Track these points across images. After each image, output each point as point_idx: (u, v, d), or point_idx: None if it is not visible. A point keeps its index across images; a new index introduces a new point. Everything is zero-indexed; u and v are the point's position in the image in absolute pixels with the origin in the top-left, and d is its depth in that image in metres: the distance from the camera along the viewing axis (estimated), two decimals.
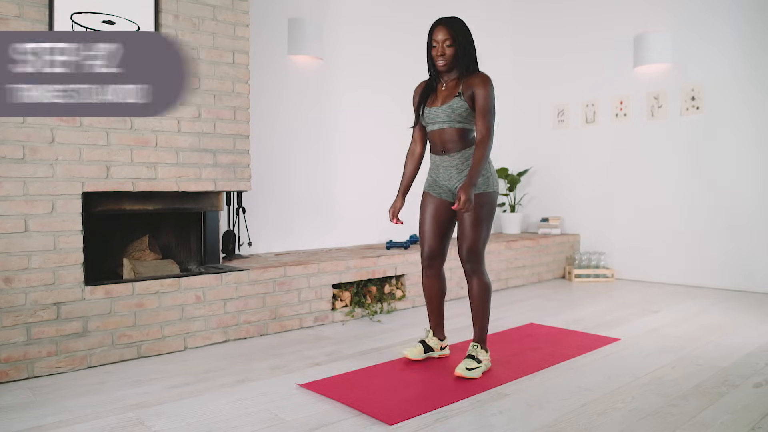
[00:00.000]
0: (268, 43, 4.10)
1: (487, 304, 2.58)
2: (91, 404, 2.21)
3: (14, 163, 2.55)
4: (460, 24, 2.52)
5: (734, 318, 3.57)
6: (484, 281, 2.57)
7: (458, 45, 2.49)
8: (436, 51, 2.51)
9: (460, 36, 2.50)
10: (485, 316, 2.58)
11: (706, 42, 4.62)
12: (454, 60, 2.52)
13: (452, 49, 2.49)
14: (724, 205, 4.56)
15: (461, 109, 2.51)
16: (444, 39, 2.49)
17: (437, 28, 2.51)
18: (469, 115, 2.53)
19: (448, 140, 2.57)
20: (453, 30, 2.49)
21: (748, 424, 1.99)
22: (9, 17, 2.54)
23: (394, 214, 2.76)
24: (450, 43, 2.48)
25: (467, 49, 2.52)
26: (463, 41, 2.50)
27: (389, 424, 2.00)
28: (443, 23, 2.50)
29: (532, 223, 5.87)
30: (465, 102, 2.50)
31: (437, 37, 2.50)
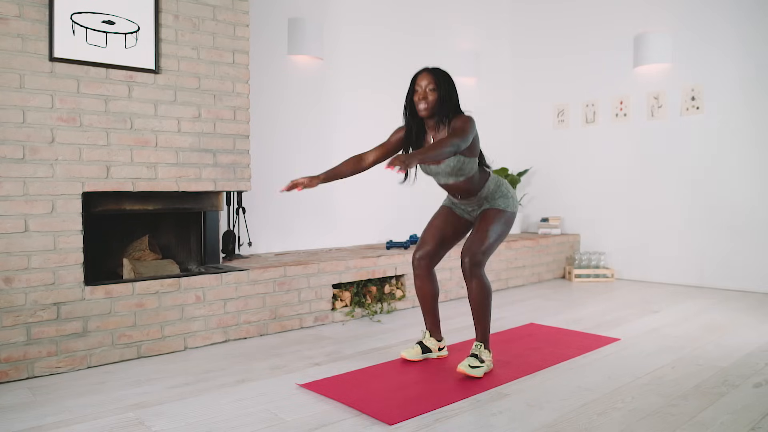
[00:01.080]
0: (268, 43, 4.10)
1: (487, 305, 2.57)
2: (91, 404, 2.21)
3: (14, 163, 2.55)
4: (444, 72, 2.52)
5: (734, 318, 3.57)
6: (483, 282, 2.56)
7: (441, 91, 2.47)
8: (418, 96, 2.48)
9: (443, 82, 2.48)
10: (487, 318, 2.57)
11: (706, 42, 4.62)
12: (437, 105, 2.47)
13: (435, 94, 2.46)
14: (724, 205, 4.56)
15: (459, 164, 2.49)
16: (427, 84, 2.47)
17: (421, 74, 2.50)
18: (468, 164, 2.50)
19: (458, 190, 2.63)
20: (436, 76, 2.48)
21: (748, 424, 1.99)
22: (9, 17, 2.54)
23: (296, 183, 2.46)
24: (433, 87, 2.46)
25: (450, 95, 2.49)
26: (446, 87, 2.48)
27: (389, 424, 2.00)
28: (427, 70, 2.50)
29: (532, 223, 5.87)
30: (459, 156, 2.48)
31: (421, 82, 2.48)
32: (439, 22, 5.28)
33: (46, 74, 2.64)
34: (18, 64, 2.56)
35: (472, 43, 5.54)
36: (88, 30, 2.76)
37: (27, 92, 2.59)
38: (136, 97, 2.91)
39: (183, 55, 3.07)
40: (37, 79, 2.61)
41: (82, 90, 2.74)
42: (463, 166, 2.50)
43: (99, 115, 2.79)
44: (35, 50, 2.61)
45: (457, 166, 2.50)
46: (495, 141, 5.86)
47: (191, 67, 3.10)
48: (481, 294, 2.54)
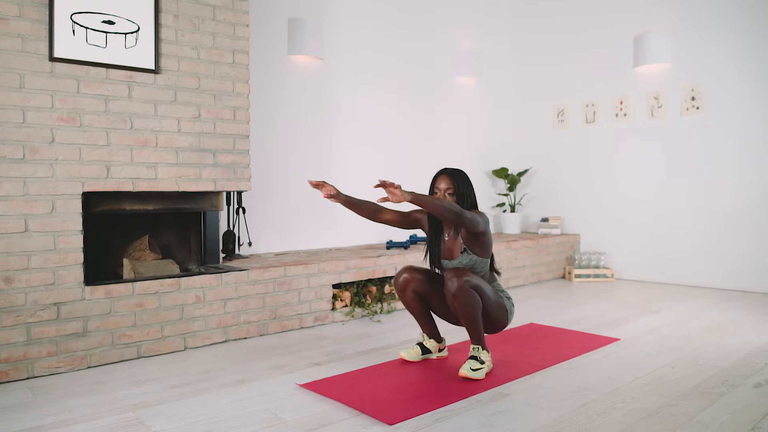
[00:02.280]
0: (268, 43, 4.10)
1: (477, 316, 2.48)
2: (91, 404, 2.21)
3: (14, 163, 2.55)
4: (462, 175, 2.61)
5: (734, 318, 3.57)
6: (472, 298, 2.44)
7: (459, 194, 2.56)
8: None
9: (461, 186, 2.58)
10: (479, 325, 2.51)
11: (706, 42, 4.62)
12: None
13: (453, 197, 2.56)
14: (724, 205, 4.56)
15: (471, 263, 2.57)
16: (446, 188, 2.57)
17: (441, 176, 2.60)
18: (480, 263, 2.58)
19: None
20: (454, 179, 2.58)
21: (748, 424, 1.99)
22: (9, 17, 2.54)
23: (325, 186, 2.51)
24: (452, 191, 2.56)
25: (467, 197, 2.58)
26: (463, 191, 2.57)
27: (389, 424, 2.00)
28: (447, 173, 2.59)
29: (532, 223, 5.87)
30: (472, 255, 2.57)
31: (440, 185, 2.59)
32: (439, 21, 5.28)
33: (46, 74, 2.64)
34: (18, 64, 2.56)
35: (472, 43, 5.54)
36: (88, 30, 2.76)
37: (27, 92, 2.59)
38: (136, 97, 2.91)
39: (183, 55, 3.07)
40: (37, 79, 2.61)
41: (82, 90, 2.74)
42: (474, 266, 2.58)
43: (99, 115, 2.79)
44: (35, 50, 2.61)
45: (469, 264, 2.57)
46: (495, 141, 5.86)
47: (191, 67, 3.10)
48: (469, 307, 2.45)
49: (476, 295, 2.46)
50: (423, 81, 5.17)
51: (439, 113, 5.30)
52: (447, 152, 5.32)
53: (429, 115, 5.20)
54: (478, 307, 2.47)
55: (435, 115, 5.26)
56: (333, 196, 2.54)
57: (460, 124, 5.51)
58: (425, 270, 2.70)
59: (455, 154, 5.40)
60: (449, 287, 2.43)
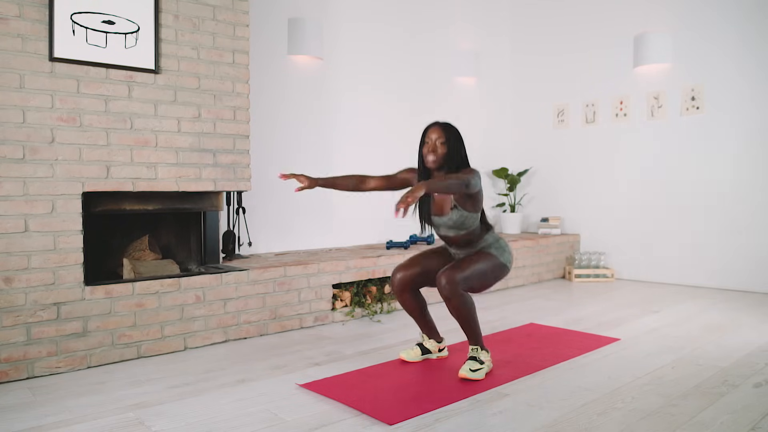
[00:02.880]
0: (268, 43, 4.10)
1: (473, 317, 2.49)
2: (91, 404, 2.21)
3: (14, 163, 2.55)
4: (454, 128, 2.58)
5: (734, 318, 3.57)
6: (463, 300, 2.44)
7: (450, 145, 2.53)
8: (428, 148, 2.54)
9: (453, 137, 2.54)
10: (475, 326, 2.51)
11: (706, 42, 4.62)
12: (445, 158, 2.53)
13: (444, 147, 2.53)
14: (724, 205, 4.56)
15: (461, 219, 2.54)
16: (437, 137, 2.53)
17: (432, 128, 2.56)
18: (469, 219, 2.55)
19: (456, 243, 2.63)
20: (446, 131, 2.55)
21: (748, 424, 1.99)
22: (9, 17, 2.54)
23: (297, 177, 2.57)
24: (443, 141, 2.53)
25: (458, 150, 2.55)
26: (455, 143, 2.54)
27: (389, 424, 2.00)
28: (438, 124, 2.56)
29: (532, 223, 5.87)
30: (462, 211, 2.53)
31: (431, 135, 2.55)
32: (439, 21, 5.28)
33: (46, 74, 2.64)
34: (18, 64, 2.56)
35: (472, 43, 5.54)
36: (88, 30, 2.76)
37: (27, 92, 2.59)
38: (136, 97, 2.91)
39: (183, 55, 3.07)
40: (37, 79, 2.61)
41: (82, 90, 2.74)
42: (465, 221, 2.55)
43: (99, 115, 2.79)
44: (35, 50, 2.61)
45: (460, 220, 2.55)
46: (495, 141, 5.86)
47: (191, 67, 3.10)
48: (462, 309, 2.45)
49: (468, 298, 2.46)
50: (423, 81, 5.17)
51: (439, 113, 5.30)
52: None
53: (429, 115, 5.20)
54: (471, 309, 2.48)
55: (435, 115, 5.26)
56: (305, 187, 2.58)
57: (460, 124, 5.50)
58: (416, 259, 2.69)
59: None
60: (441, 290, 2.43)
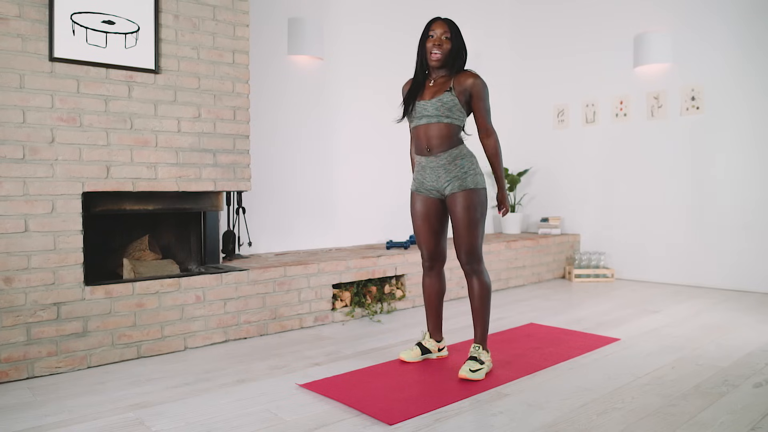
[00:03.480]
0: (268, 43, 4.10)
1: (487, 303, 2.57)
2: (91, 404, 2.21)
3: (14, 163, 2.55)
4: (457, 25, 2.57)
5: (734, 318, 3.57)
6: (484, 281, 2.56)
7: (454, 41, 2.52)
8: (432, 41, 2.51)
9: (457, 34, 2.53)
10: (486, 316, 2.57)
11: (706, 42, 4.62)
12: (449, 54, 2.52)
13: (449, 43, 2.51)
14: (724, 205, 4.56)
15: (451, 103, 2.49)
16: (443, 32, 2.51)
17: (436, 22, 2.53)
18: (458, 111, 2.51)
19: (434, 136, 2.51)
20: (451, 27, 2.53)
21: (748, 424, 1.99)
22: (9, 17, 2.54)
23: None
24: (448, 36, 2.51)
25: (461, 48, 2.55)
26: (458, 39, 2.53)
27: (389, 424, 2.00)
28: (442, 19, 2.53)
29: (532, 223, 5.87)
30: (455, 97, 2.49)
31: (436, 30, 2.52)
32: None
33: (46, 74, 2.64)
34: (18, 64, 2.56)
35: (472, 43, 5.54)
36: (88, 30, 2.76)
37: (27, 92, 2.59)
38: (136, 97, 2.91)
39: (183, 55, 3.07)
40: (37, 79, 2.61)
41: (82, 90, 2.74)
42: (453, 109, 2.50)
43: (99, 115, 2.79)
44: (35, 50, 2.61)
45: (449, 104, 2.49)
46: None
47: (191, 67, 3.10)
48: (482, 291, 2.55)
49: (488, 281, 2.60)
50: None
51: None
52: None
53: None
54: (488, 295, 2.58)
55: None
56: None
57: None
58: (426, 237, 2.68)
59: None
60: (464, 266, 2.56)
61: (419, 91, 2.59)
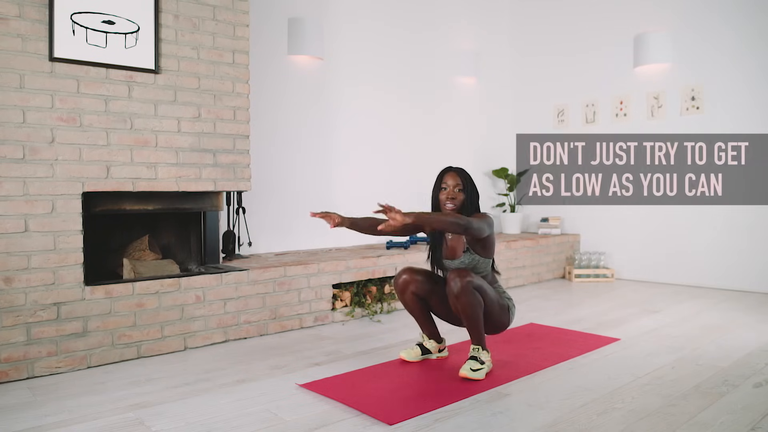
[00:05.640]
0: (268, 43, 4.10)
1: (478, 317, 2.48)
2: (91, 404, 2.21)
3: (14, 163, 2.55)
4: (468, 174, 2.65)
5: (734, 318, 3.57)
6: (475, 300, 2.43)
7: (467, 192, 2.59)
8: (446, 194, 2.59)
9: (469, 184, 2.61)
10: (479, 326, 2.50)
11: (706, 42, 4.62)
12: (463, 204, 2.59)
13: (462, 194, 2.59)
14: (724, 205, 4.56)
15: (473, 263, 2.59)
16: (455, 184, 2.59)
17: (449, 173, 2.62)
18: (482, 264, 2.60)
19: None
20: (463, 178, 2.61)
21: (748, 424, 1.99)
22: (9, 17, 2.54)
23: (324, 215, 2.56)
24: (461, 188, 2.59)
25: (473, 197, 2.62)
26: (470, 189, 2.60)
27: (389, 424, 2.00)
28: (454, 170, 2.61)
29: (532, 223, 5.87)
30: (474, 255, 2.58)
31: (448, 181, 2.60)
32: (439, 21, 5.27)
33: (46, 74, 2.64)
34: (18, 64, 2.56)
35: (472, 43, 5.54)
36: (88, 30, 2.76)
37: (27, 92, 2.59)
38: (136, 97, 2.91)
39: (183, 55, 3.07)
40: (37, 79, 2.61)
41: (82, 90, 2.74)
42: (477, 265, 2.59)
43: (99, 115, 2.79)
44: (35, 50, 2.61)
45: (471, 264, 2.58)
46: (495, 141, 5.86)
47: (191, 67, 3.10)
48: (471, 308, 2.44)
49: (478, 295, 2.46)
50: (423, 81, 5.16)
51: (439, 113, 5.30)
52: (447, 152, 5.32)
53: (429, 114, 5.20)
54: (480, 308, 2.47)
55: (435, 115, 5.26)
56: (338, 224, 2.59)
57: (460, 123, 5.51)
58: (425, 271, 2.70)
59: (455, 154, 5.39)
60: (452, 287, 2.43)
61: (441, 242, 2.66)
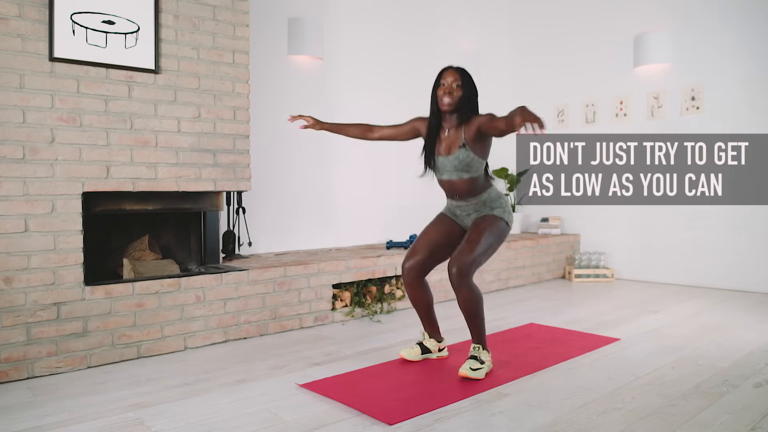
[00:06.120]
0: (268, 43, 4.10)
1: (479, 312, 2.51)
2: (91, 404, 2.21)
3: (14, 163, 2.55)
4: (468, 73, 2.59)
5: (734, 318, 3.57)
6: (472, 292, 2.47)
7: (465, 89, 2.54)
8: (443, 90, 2.54)
9: (468, 82, 2.56)
10: (480, 323, 2.53)
11: (706, 42, 4.62)
12: (460, 102, 2.54)
13: (460, 90, 2.54)
14: (724, 205, 4.56)
15: (467, 159, 2.53)
16: (453, 80, 2.54)
17: (448, 71, 2.57)
18: (477, 162, 2.55)
19: (459, 188, 2.60)
20: (462, 75, 2.56)
21: (748, 424, 1.99)
22: (9, 17, 2.54)
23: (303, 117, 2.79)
24: (459, 84, 2.54)
25: (472, 96, 2.57)
26: (469, 87, 2.56)
27: (389, 424, 2.00)
28: (453, 68, 2.57)
29: (532, 223, 5.87)
30: (469, 152, 2.53)
31: (447, 78, 2.55)
32: (439, 21, 5.27)
33: (46, 74, 2.64)
34: (18, 64, 2.56)
35: (472, 43, 5.54)
36: (88, 30, 2.76)
37: (27, 92, 2.59)
38: (136, 97, 2.91)
39: (183, 55, 3.07)
40: (37, 79, 2.61)
41: (82, 90, 2.74)
42: (471, 163, 2.53)
43: (99, 115, 2.79)
44: (35, 50, 2.61)
45: (466, 161, 2.52)
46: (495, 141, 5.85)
47: (191, 67, 3.10)
48: (471, 302, 2.47)
49: (477, 291, 2.47)
50: (423, 81, 5.14)
51: None
52: None
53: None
54: (479, 303, 2.49)
55: None
56: (310, 126, 2.69)
57: None
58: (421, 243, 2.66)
59: None
60: (452, 280, 2.44)
61: (435, 143, 2.63)
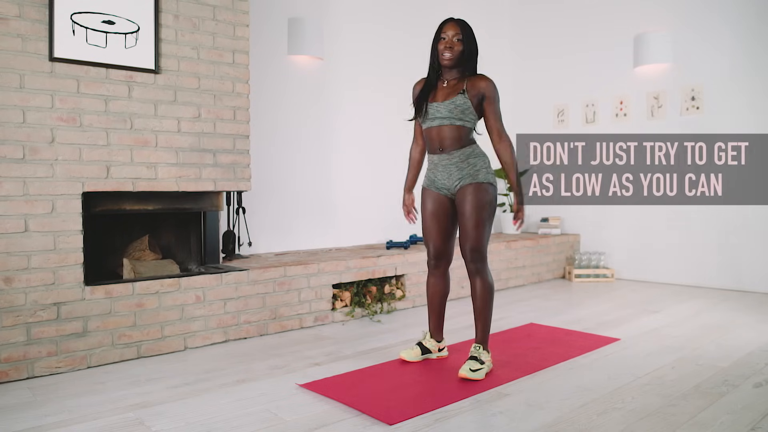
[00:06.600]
0: (268, 43, 4.10)
1: (489, 303, 2.58)
2: (91, 404, 2.21)
3: (14, 163, 2.55)
4: (469, 26, 2.58)
5: (734, 318, 3.57)
6: (487, 281, 2.57)
7: (466, 43, 2.53)
8: (444, 44, 2.53)
9: (469, 35, 2.55)
10: (488, 316, 2.57)
11: (706, 42, 4.62)
12: (460, 56, 2.53)
13: (461, 44, 2.52)
14: (724, 205, 4.56)
15: (464, 106, 2.51)
16: (454, 34, 2.53)
17: (448, 23, 2.56)
18: (470, 114, 2.54)
19: (447, 137, 2.55)
20: (463, 28, 2.54)
21: (748, 424, 1.99)
22: (9, 17, 2.54)
23: (408, 210, 2.86)
24: (460, 38, 2.52)
25: (473, 50, 2.56)
26: (470, 41, 2.55)
27: (389, 424, 2.00)
28: (454, 20, 2.55)
29: (532, 223, 5.87)
30: (468, 100, 2.51)
31: (448, 31, 2.54)
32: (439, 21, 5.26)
33: (46, 74, 2.64)
34: (18, 64, 2.56)
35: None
36: (88, 30, 2.76)
37: (27, 92, 2.59)
38: (136, 97, 2.91)
39: (183, 55, 3.07)
40: (37, 79, 2.61)
41: (82, 90, 2.74)
42: (465, 111, 2.52)
43: (99, 115, 2.79)
44: (35, 50, 2.61)
45: (462, 107, 2.51)
46: None
47: (191, 67, 3.10)
48: (485, 292, 2.56)
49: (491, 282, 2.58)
50: None
51: None
52: None
53: None
54: (491, 295, 2.57)
55: None
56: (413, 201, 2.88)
57: None
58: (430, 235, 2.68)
59: None
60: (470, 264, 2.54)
61: (431, 92, 2.61)
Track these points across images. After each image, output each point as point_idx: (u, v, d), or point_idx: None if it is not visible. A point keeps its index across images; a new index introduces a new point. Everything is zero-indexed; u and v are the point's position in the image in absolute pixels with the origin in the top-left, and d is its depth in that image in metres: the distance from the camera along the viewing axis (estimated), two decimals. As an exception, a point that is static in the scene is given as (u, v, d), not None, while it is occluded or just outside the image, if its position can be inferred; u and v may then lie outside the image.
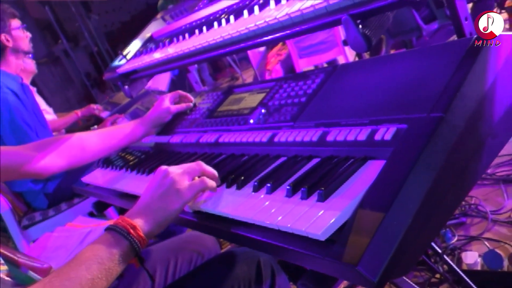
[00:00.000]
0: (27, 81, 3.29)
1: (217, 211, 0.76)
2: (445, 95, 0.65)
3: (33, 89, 3.39)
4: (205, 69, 6.73)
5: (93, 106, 3.40)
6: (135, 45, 1.58)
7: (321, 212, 0.59)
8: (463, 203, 1.77)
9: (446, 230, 1.65)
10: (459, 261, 1.51)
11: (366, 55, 3.41)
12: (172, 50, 1.17)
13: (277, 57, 3.37)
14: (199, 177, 0.79)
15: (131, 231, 0.69)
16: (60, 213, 2.23)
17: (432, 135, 0.61)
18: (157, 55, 1.25)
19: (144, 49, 1.41)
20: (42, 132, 2.13)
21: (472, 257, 1.47)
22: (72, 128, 3.36)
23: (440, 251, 1.42)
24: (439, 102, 0.64)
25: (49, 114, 3.44)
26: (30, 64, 3.29)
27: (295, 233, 0.60)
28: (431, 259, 1.51)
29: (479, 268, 1.44)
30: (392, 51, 3.62)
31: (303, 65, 3.33)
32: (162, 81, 2.80)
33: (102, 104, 3.71)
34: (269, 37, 0.88)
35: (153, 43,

.....

**Brief:** In the listing above, find the line with "42: (463, 166, 2.50)" and the line with "60: (449, 287, 2.43)". Copy exactly those two and every line between, without the pictures.

**Output for this task:**
42: (463, 166, 2.50)
43: (99, 115, 2.79)
44: (35, 50, 2.61)
45: (457, 166, 2.50)
46: (495, 141, 5.86)
47: (191, 67, 3.10)
48: (481, 294, 2.54)
[00:02.280]
0: (268, 43, 4.10)
1: (477, 316, 2.48)
2: (91, 404, 2.21)
3: (14, 163, 2.55)
4: (462, 175, 2.61)
5: (734, 318, 3.57)
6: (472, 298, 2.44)
7: (459, 194, 2.56)
8: None
9: (461, 186, 2.58)
10: (479, 325, 2.51)
11: (706, 42, 4.62)
12: None
13: (453, 197, 2.56)
14: (724, 205, 4.56)
15: (471, 263, 2.57)
16: (446, 188, 2.57)
17: (441, 176, 2.60)
18: (480, 263, 2.58)
19: None
20: (454, 179, 2.58)
21: (748, 424, 1.99)
22: (9, 17, 2.54)
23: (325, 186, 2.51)
24: (452, 191, 2.56)
25: (467, 197, 2.58)
26: (463, 191, 2.57)
27: (389, 424, 2.00)
28: (447, 173, 2.59)
29: (532, 223, 5.87)
30: (472, 255, 2.57)
31: (440, 185, 2.59)
32: (439, 21, 5.28)
33: (46, 74, 2.64)
34: (18, 64, 2.56)
35: (472, 43, 5.54)
36: (88, 30, 2.76)
37: (27, 92, 2.59)
38: (136, 97, 2.91)
39: (183, 55, 3.07)
40: (37, 79, 2.61)
41: (82, 90, 2.74)
42: (474, 266, 2.58)
43: (99, 115, 2.79)
44: (35, 50, 2.61)
45: (469, 264, 2.57)
46: (495, 141, 5.86)
47: (191, 67, 3.10)
48: (469, 307, 2.45)
49: (476, 295, 2.46)
50: (423, 81, 5.17)
51: (439, 113, 5.30)
52: (447, 152, 5.32)
53: (429, 115, 5.20)
54: (478, 307, 2.47)
55: (435, 115, 5.26)
56: (333, 196, 2.54)
57: (460, 124, 5.51)
58: (425, 270, 2.70)
59: (455, 154, 5.40)
60: (449, 287, 2.43)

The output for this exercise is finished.